» **TASKS FOR THIS EXERCISE**
1. From the Iowa Anomaly article below, return the passage from "Called the ‘Iowa" up to and including "and death certificates.".
2. According to the Iowa Anomaly article, in which case did the Iowa State Supreme Court rule in 2009 that excluding gay and lesbian couples from the freedom to marry was unconstitutional?
3. List every organization that the Iowa Anomaly article names as a co-author of the report or a partner on it.

» **PROVIDED TEXT**
== Segment start ==
Called the ‘Iowa Anomaly,’ report finds children being denied equal rights to both parents in spite of marriage equality law
A new report released today shows that, although Iowa recognizes the marriages of gay and lesbian couples, the state continues to deny these couples equal rights to their children and harms children in concrete ways by failing to respect the spousal presumption of parentage on vital records including birth and death certificates.
Securing Legal Ties for Children Living in LGBT Families: A State Strategy and Policy Guide shows how in more than 30 states, discriminatory state parenting law means it is likely that children being raised in lesbian, gay, bisexual and transgender (LGBT) families will be legal strangers to at least one of their parents. The report also looks at how our existing state laws, like marriage equality, support and protect children being raised in LGBT and other contemporary families, but also shows how Iowa has lagged behind in what is called the "Iowa Anomaly." The report was co-authored by the Movement Advancement Project, Family Equality Council and the Center for American Progress in partnership with Evan B. Donaldson Adoption Institute and the Equality Federation.
In 2009, the Iowa State Supreme Court unanimously ruled that excluding gay and lesbian couples from the freedom to marry was unconstitutional in Varnum v. Brien. In the three years since the ruling more than 4,500 couples have married in the state. In spite of the ruling, same-sex couples continue to face incongruities in parenting rights. The report calls this the “Iowa Anomaly” and cites two cases that are currently facing the Iowa State Supreme Court.
== Segment end ==
» **MATERIAL PROVIDED**
== Segment start ==
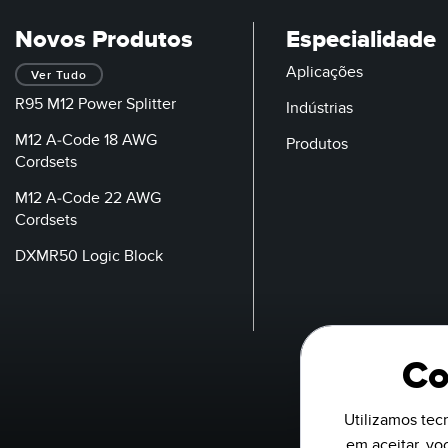
Novos Produtos
Especialidade
Aplicações
Ver Tudo
R95 M12 Power Splitter
Indústrias
M12 A-Code 18 AWG
Produtos
Cordsets
M12 A-Code 22 AWG
Cordsets
DXMR50 Logic Block
Co
Utilizamos tecn
em aceitar, v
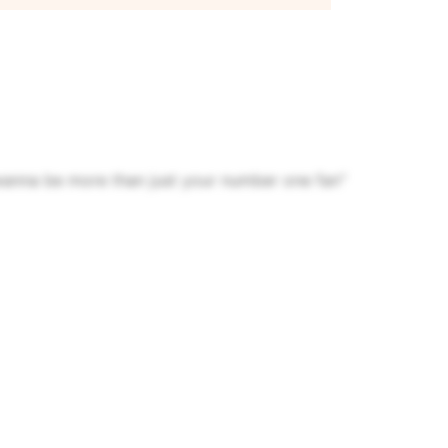
wanna be more than just your number one fan"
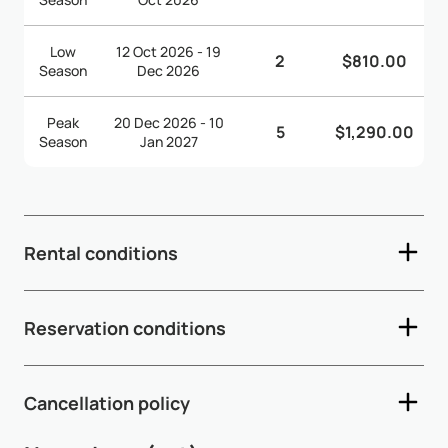
Low
12 Oct 2026 - 19
2
$810.00
Season
Dec 2026
Peak
20 Dec 2026 - 10
5
$1,290.00
Season
Jan 2027
Rental conditions
- Check-in time: 2:00pm - Check-out time: 11:00am -
Reservation conditions
Depending on arrival and departure times, early check-in
and late check-out are subject to availability and may incur
- A 50% deposit is required within 5 working days after
additional fees - A security d...
Show More
Cancellation policy
availability confirmation - The remaining 50% balance must
be paid 65 days prior to arrival - If the arrival date is within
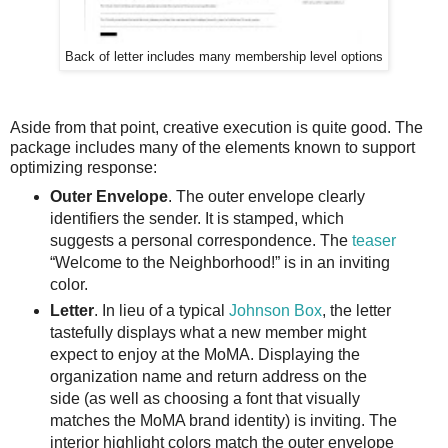
Back of letter includes many membership level options
Aside from that point, creative execution is quite good. The
package includes many of the elements known to support
optimizing response:
Outer Envelope
. The outer envelope clearly
identifiers the sender. It is stamped, which
suggests a personal correspondence. The
teaser
“Welcome to the Neighborhood!” is in an inviting
color.
Letter
. In lieu of a typical
Johnson Box
, the letter
tastefully displays what a new member might
expect to enjoy at the MoMA. Displaying the
organization name and return address on the
side (as well as choosing a font that visually
matches the MoMA brand identity) is inviting. The
interior highlight colors match the outer envelope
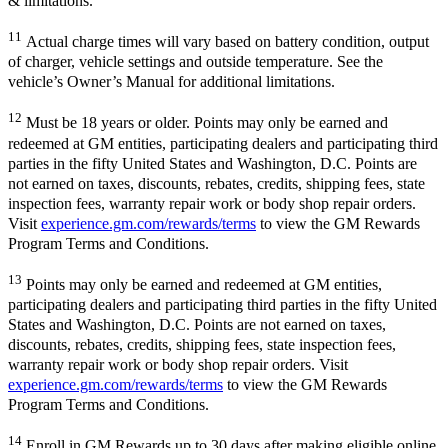
& limitations.
11
Actual charge times will vary based on battery condition, output
of charger, vehicle settings and outside temperature. See the
vehicle’s Owner’s Manual for additional limitations.
12
Must be 18 years or older. Points may only be earned and
redeemed at GM entities, participating dealers and participating third
parties in the fifty United States and Washington, D.C. Points are
not earned on taxes, discounts, rebates, credits, shipping fees, state
inspection fees, warranty repair work or body shop repair orders.
Visit
experience.gm.com/rewards/terms
to view the GM Rewards
Program Terms and Conditions.
13
Points may only be earned and redeemed at GM entities,
participating dealers and participating third parties in the fifty United
States and Washington, D.C. Points are not earned on taxes,
discounts, rebates, credits, shipping fees, state inspection fees,
warranty repair work or body shop repair orders. Visit
experience.gm.com/rewards/terms
to view the GM Rewards
Program Terms and Conditions.
14
Enroll in GM Rewards up to 30 days after making eligible online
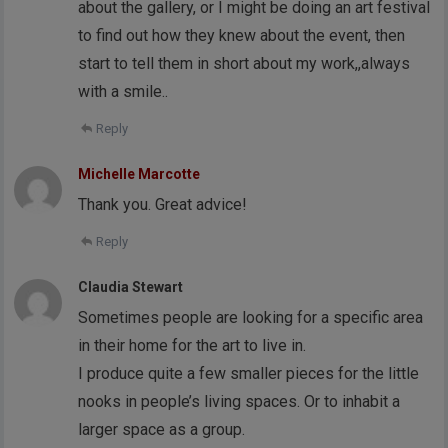
about the gallery, or I might be doing an art festival
to find out how they knew about the event, then
start to tell them in short about my work,,always
with a smile..
Reply
Michelle Marcotte
Thank you. Great advice!
Reply
Claudia Stewart
Sometimes people are looking for a specific area
in their home for the art to live in.
I produce quite a few smaller pieces for the little
nooks in people’s living spaces. Or to inhabit a
larger space as a group.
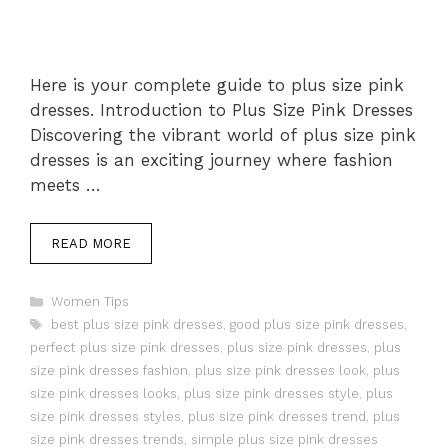
Here is your complete guide to plus size pink
dresses. Introduction to Plus Size Pink Dresses
Discovering the vibrant world of plus size pink
dresses is an exciting journey where fashion
meets …
READ MORE
Categories
Women Tips
Tags
best plus size pink dresses
,
good plus size pink dresses
,
perfect plus size pink dresses
,
plus size pink dresses
,
plus
size pink dresses fashion
,
plus size pink dresses look
,
plus
size pink dresses looks
,
plus size pink dresses style
,
plus
size pink dresses styles
,
plus size pink dresses trend
,
plus
size pink dresses trends
,
simple plus size pink dresses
== Segment end ==
» **EXPECTED OUTPUTS**
1.
Called the ‘Iowa Anomaly,’ report finds children being denied equal rights to both parents in spite of marriage equality law
A new report released today shows that, although Iowa recognizes the marriages of gay and lesbian couples, the state continues to deny these couples equal rights to their children and harms children in concrete ways by failing to respect the spousal presumption of parentage on vital records including birth and death certificates.

2. Varnum v. Brien

3.
- Movement Advancement Project
- Family Equality Council
- Center for American Progress
- Evan B. Donaldson Adoption Institute
- Equality Federation